PROBLEM TO SOLVE: Transcribe the records exactly from the line with "Idaho, Bird: 4 -> 3" to the end, both included.

GIVEN RECORDS:
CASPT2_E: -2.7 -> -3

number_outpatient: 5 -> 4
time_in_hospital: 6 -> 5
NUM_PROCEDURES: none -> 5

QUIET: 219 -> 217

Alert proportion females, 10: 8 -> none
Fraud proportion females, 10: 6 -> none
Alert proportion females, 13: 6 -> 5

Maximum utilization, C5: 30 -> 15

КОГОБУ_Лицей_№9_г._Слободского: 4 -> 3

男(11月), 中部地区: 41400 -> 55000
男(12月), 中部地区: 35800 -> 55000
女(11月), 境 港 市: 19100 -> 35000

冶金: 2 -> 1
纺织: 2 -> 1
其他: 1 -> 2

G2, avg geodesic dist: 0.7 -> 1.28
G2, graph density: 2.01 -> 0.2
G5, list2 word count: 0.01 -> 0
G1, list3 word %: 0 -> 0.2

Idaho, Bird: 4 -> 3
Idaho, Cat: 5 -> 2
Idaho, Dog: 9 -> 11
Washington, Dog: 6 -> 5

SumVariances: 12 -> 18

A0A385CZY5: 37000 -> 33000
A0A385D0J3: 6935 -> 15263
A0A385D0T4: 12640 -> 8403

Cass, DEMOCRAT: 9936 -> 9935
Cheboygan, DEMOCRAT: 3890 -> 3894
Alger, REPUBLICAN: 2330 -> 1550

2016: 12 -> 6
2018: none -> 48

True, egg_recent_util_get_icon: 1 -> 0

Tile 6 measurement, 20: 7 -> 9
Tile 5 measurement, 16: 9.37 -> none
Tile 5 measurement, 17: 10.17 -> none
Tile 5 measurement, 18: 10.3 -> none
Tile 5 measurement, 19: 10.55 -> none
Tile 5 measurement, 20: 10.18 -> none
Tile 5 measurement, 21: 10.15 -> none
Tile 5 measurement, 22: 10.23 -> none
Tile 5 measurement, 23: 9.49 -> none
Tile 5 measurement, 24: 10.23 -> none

WRITTEN ANSWER:
Idaho, Bird: 4 -> 3
Idaho, Cat: 5 -> 2
Idaho, Dog: 9 -> 11
Washington, Dog: 6 -> 5

SumVariances: 12 -> 18

A0A385CZY5: 37000 -> 33000
A0A385D0J3: 6935 -> 15263
A0A385D0T4: 12640 -> 8403

Cass, DEMOCRAT: 9936 -> 9935
Cheboygan, DEMOCRAT: 3890 -> 3894
Alger, REPUBLICAN: 2330 -> 1550

2016: 12 -> 6
2018: none -> 48

True, egg_recent_util_get_icon: 1 -> 0

Tile 6 measurement, 20: 7 -> 9
Tile 5 measurement, 16: 9.37 -> none
Tile 5 measurement, 17: 10.17 -> none
Tile 5 measurement, 18: 10.3 -> none
Tile 5 measurement, 19: 10.55 -> none
Tile 5 measurement, 20: 10.18 -> none
Tile 5 measurement, 21: 10.15 -> none
Tile 5 measurement, 22: 10.23 -> none
Tile 5 measurement, 23: 9.49 -> none
Tile 5 measurement, 24: 10.23 -> none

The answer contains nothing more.